Best sysctl.conf configuration for high load - extremely busy content streaming server
What is the best sysctl.conf configuration for a high load, extremely busy content streaming server ? The server fetches the content from remote servers like amazon, s3, etc. then uses php to dynamically stream the content to user without saving it onto the hard drive. php uses CURL to fetch the file, then uses flush() to stream it simultaneously, so not much hard drive work... only network and bandwidth.
The server is quad core xeon, with 1Gbit full duplex NIC, 8gb RAM, and 500GBx2 in RAID. Server memory usage and cpu load is pretty low.
We're running debian lenny and lighttpd2 on it (yes I know its not released yet :-) ) with php 5.3.6 and php fastcgi with spawn-fcgi bind on 4 different unix sockets with 20 children each. Max fcgi requests is 20, with mod_balancer module in lighttpd2 configuration to balance the fastcgi requests among these 4 sockets in SQF (short queue first) configuration.
Our servers use a lot of bandwidth i.e network connection is busy all the time. Just after 100 to 200 parallel connections, the server starts to slow down and eventually becomes unresponsive, starts giving connection timeout errors. When we had cpanel, we never got timeout errors, so it cannot be a script issue. It must be a network configuration issue.
lighttpd2 configuration: worker processes = 8, keep alive requests is 32, keep alive idle timeout is 10 seconds, and max connections is 8192.
Our current sysctl.conf contents are:
net.ipv4.tcp_fin_timeout = 1
net.ipv4.tcp_tw_recycle = 1
# Increase maximum amount of memory allocated to shm
kernel.shmmax = 1073741824
# This will increase the amount of memory available for socket input/output queues
net.ipv4.tcp_rmem = 4096 25165824 25165824
net.core.rmem_max = 25165824
net.core.rmem_default = 25165824
net.ipv4.tcp_wmem = 4096 65536 25165824
net.core.wmem_max = 25165824
net.core.wmem_default = 65536
net.core.optmem_max = 25165824
net.ipv4.tcp_syncookies = 1
net.ipv4.tcp_max_orphans = 262144
net.ipv4.tcp_max_syn_backlog = 262144
net.ipv4.tcp_synack_retries = 2
net.ipv4.tcp_syn_retries = 2
# you shouldn't be using conntrack on a heavily loaded server anyway, but these are
# suitably high for our uses, insuring that if conntrack gets turned on, the box doesn't die
# net.ipv4.netfilter.ip_conntrack_max = 1048576
# net.nf_conntrack_max = 1048576
# For Large File Hosting Servers
net.core.wmem_max = 1048576
net.ipv4.tcp_wmem = 4096 87380 524288
Performance tuning and identifying bottle necks like this are a hard problem to solve, and frequently require a lot of information to diagnose.
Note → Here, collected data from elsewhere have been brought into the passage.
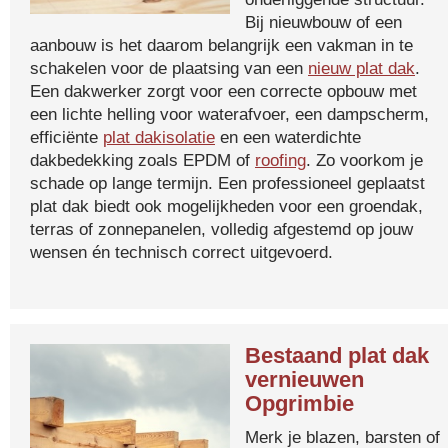
Bij nieuwbouw of een
aanbouw is het daarom belangrijk een vakman in te
schakelen voor de plaatsing van een
nieuw plat dak
.
Een dakwerker zorgt voor een correcte opbouw met
een lichte helling voor waterafvoer, een dampscherm,
efficiënte
plat dakisolatie
en een waterdichte
dakbedekking zoals EPDM of
roofing
. Zo voorkom je
schade op lange termijn. Een professioneel geplaatst
plat dak biedt ook mogelijkheden voor een groendak,
terras of zonnepanelen, volledig afgestemd op jouw
wensen én technisch correct uitgevoerd.
Bestaand plat dak
vernieuwen
Opgrimbie
Merk je blazen, barsten of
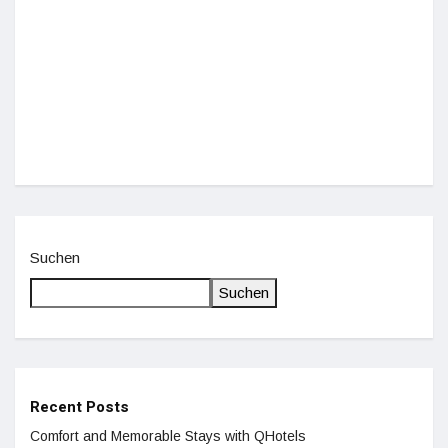
Einz
De
Suchen
Suchen
Recent Posts
Comfort and Memorable Stays with QHotels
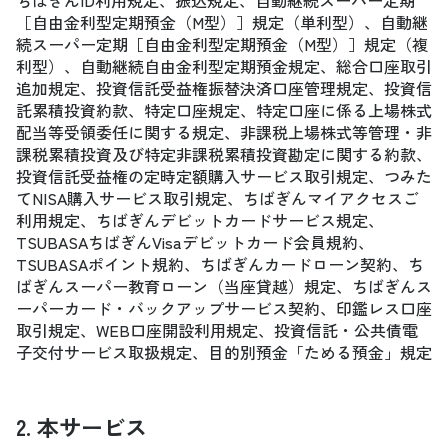
ちばぎんID利用規定、振込規定、自動継続スーパー定期
［自由金利型定期預金（M型）］規定（単利型）、自動継
続スーパー定期［自由金利型定期預金（M型）］規定（複
利型）、自動継続自由金利型定期預金規定、総合口座取引
追加規定、投資信託受益権振替決済口座管理規定、投資信
託累積投資約款、特定口座規定、特定口座に係る上場株式
配当等受領委任に関する規定、非課税上場株式等管理・非
課税累積投資及び特定非課税累積投資勘定に関する約款、
投資信託受益権の定時定額購入サービス取引規定、つみた
てNISA購入サービス取引規定、ちばぎんマイアクセスご
利用規定、ちばぎんデビットカードサービス規定、
TSUBASAちばぎんVisaデビットカード会員規約、
TSUBASAポイント規約、ちばぎんカードローン契約、ち
ばぎんスーパー教育ローン（当座貸越）規定、ちばぎんス
ーパーカード・バックアップサービス契約、印鑑レス口座
取引規定、WEB口座開設利用規定、投資信託・公共債電
子交付サービス取扱規定、目的別預金「ためる預金」規定
2. 本サービス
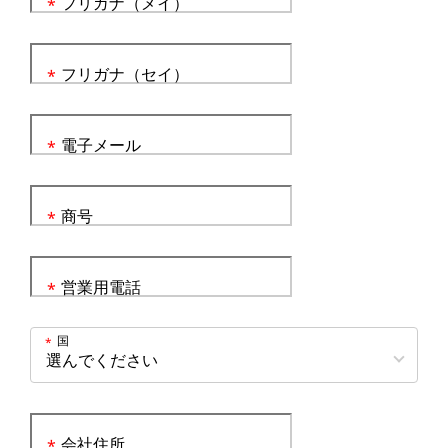
フリガナ（メイ）
*
フリガナ（セイ）
*
電子メール
*
商号
*
営業用電話
*
国
*
会社住所
*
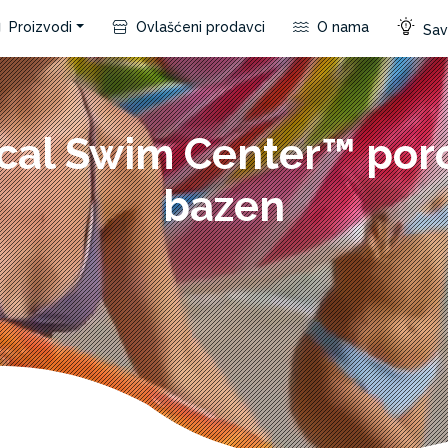
Proizvodi
Ovlašćeni prodavci
O nama
Save
cal Swim Center™ por
bazen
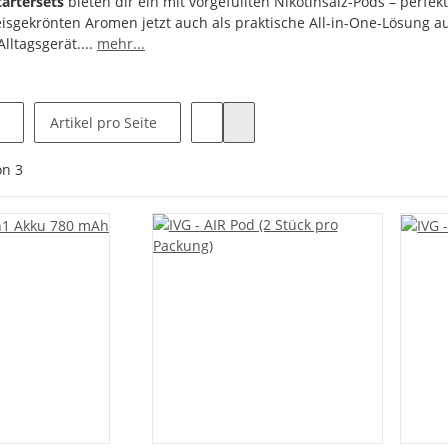
tartersets
bieten dir ein
mit vorgefüllten Nikotinsalz-Pods – perfekt 
eisgekrönten Aromen jetzt auch als praktische All-in-One-Lösung au
Alltagsgerät.
...
mehr...
Artikel pro Seite
on
3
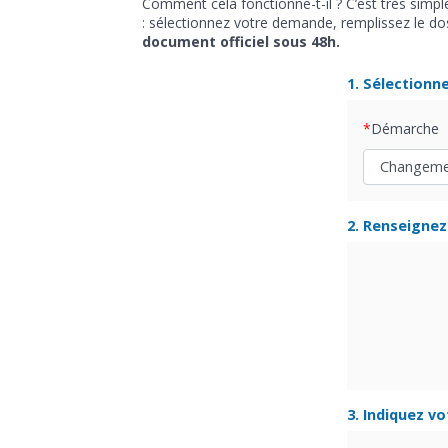
Comment cela fonctionne-t-il ? C’est très simpl
: sélectionnez votre demande, remplissez le doss
document officiel sous 48h.
1. Sélectionn
Démarche
2. Renseignez 
3. Indiquez v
The key to the process is to go through the process it uses and see if you can find what resource is being exhausted. When you said the server is unresponsive for php, but html still serves, that is an interesting data point. What is different between how those are served? It might be subtle network buffer overruns, or it might be more basic than that. You might have simply exhausted the 20 child fcgi child process limit, and they are all busy serving data, while new requests are getting jammed into the listen queue (and timing out eventually) waiting for a fcgi php process to come up.
The real trick when trying to get visibility on the box is to log into the box when problems are occurring and start gathering information.
To find out how many php processes are running you should be able to run something like this:
ps auxgmww | grep php
And if you would like to get a count of them rather than counting them yourself, you can do something like this:
ps auxgmww | grep php | wc -l
Back to your original question about performance tuning, before changing syctl.conf you might want to see what your server is telling you when the problem is occurring, you can find this out by doing the following:
sysctl -a > sysctl.txt
And then view your text file - it's a whole lot of data, but before tuning any given value, see if the sysctl output reports anything about what it's currently using for that tunable, and what it might be consuming. One example is open files, that you can see a sample output here:
fs.file-nr = 3456 0 102295
That tells us we are using 3456 file descriptors, but our limit is 102295, so we're nowhere near our limit. If the first number had been in the 100000 range, that would tell you that you are running out of file descriptors and that is what you need to tune.